▶ **Task objective**: Each line in the entries below that holds the string "conceptos" is to be listed.

Collected data entries:
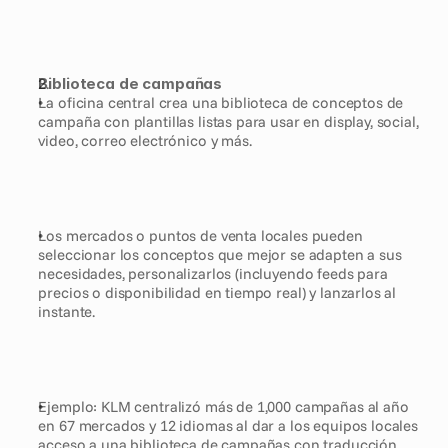
Biblioteca de campañas
La oficina central crea una biblioteca de conceptos de 
campaña con plantillas listas para usar en display, social, 
video, correo electrónico y más.
Los mercados o puntos de venta locales pueden 
seleccionar los conceptos que mejor se adapten a sus 
necesidades, personalizarlos (incluyendo feeds para 
precios o disponibilidad en tiempo real) y lanzarlos al 
instante.
Ejemplo: KLM centralizó más de 1,000 campañas al año 
en 67 mercados y 12 idiomas al dar a los equipos locales 
acceso a una biblioteca de campañas con traducción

▶ **Response**:
La oficina central crea una biblioteca de conceptos de 
seleccionar los conceptos que mejor se adapten a sus 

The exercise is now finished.